My mind went back to Vivi. She hadn’t flirted with him.

But still. There was something beyond ordinary dislike in her look.

There was something. I couldn’t put my finger on what it was, but there was something wrong.

I contemplated life as the wronged wife.

What that what was happening?

Was my husband unable to keep it in his pants, maybe bored by his shy and nervous wife? Did he want some kind of weird sex thing that he couldn’t get from me?

I toyed with the idea of announcing that he could tie me up and spank me with a paddle, if he so wished, but the whole thing seemed so incredibly embarrassing that I could not.

In some ways Grayson and I had a very formal relationship. At first, I had thought nothing of it. It was wonderful having a gentlemanly man who treated me right, asked about my day and my work, listened to the answers. He was even a very good cook!

But, I realized uneasily, he never really talked about himself. I knew very little about his background or his family, just that his parents had died over ten years ago. And we rarely talked about us, like our future goals or where we wanted to be in five years.
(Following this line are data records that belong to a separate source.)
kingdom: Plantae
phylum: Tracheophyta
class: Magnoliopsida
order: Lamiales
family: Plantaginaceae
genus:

And, strangely, even though he said he wanted to have kids, he always brushed off any attempt on my part to ask when.

I tried to shove down my nerves and worry, but I wasn’t successful.

Then one day I got a call from my dad Harvey.

He’d been arrested for large-scale governmental fraud.

I listened to the list of charges with bewildered confusion.

It wasn’t that I was surprised my father was getting arrested for fraud. But the scale of the charges shocked me. He wasn’t the mastermind type!

Hanging up the phone, my hands were trembling.

These charges were serious. They could put him away for a long time with this.

And there was only one person in the world who could help me untangle the mess of what to do. I called Grayson, but he didn’t answer.

Then I called his accounting firm, but there was no answer either.

“Leave a message, for Thomas & Thomas Associates,” the voice mail called out, in rumbling, sonorous tones.

Who was the other Thomas? I wondered, not for the first time.

Probably Williams on the call. He had a low melodic voice like that.

I felt frantic with worry, panic coursing through my body.

The first step was to get Dad a lawyer, right?

Then figure out how to post bail for him.

I called his cellphone again. Normally I tried to be cool and not a freak-out disaster, but when my husband didn’t answer again I tried one more time, then left a voicemail.

“Hi, it’s me. Can you please call me back? I think my dad is in some big trouble this time and I need your help to get him out!”

I had no clue where he was!

Pacing up and down the length of our huge, bright kitchen, I wondered what to do. Grayson had always said there was no point in putting the address to his accounting firm in my phone because he was often gone for meetings. I had only been to the vague gray office building downtown a few times and was pretty sure I couldn’t find it again.

In desperation, I went into the garage to look through his work vehicle. Maybe it would give me some clue about how to find him.

I rummaged around in the console. Nothing. This was probably pointless. Grayson was so spotlessly neat and tidy. What did I think I was going to find? A hand-written card from the dentist saying he had an appointment at 2:20 pm?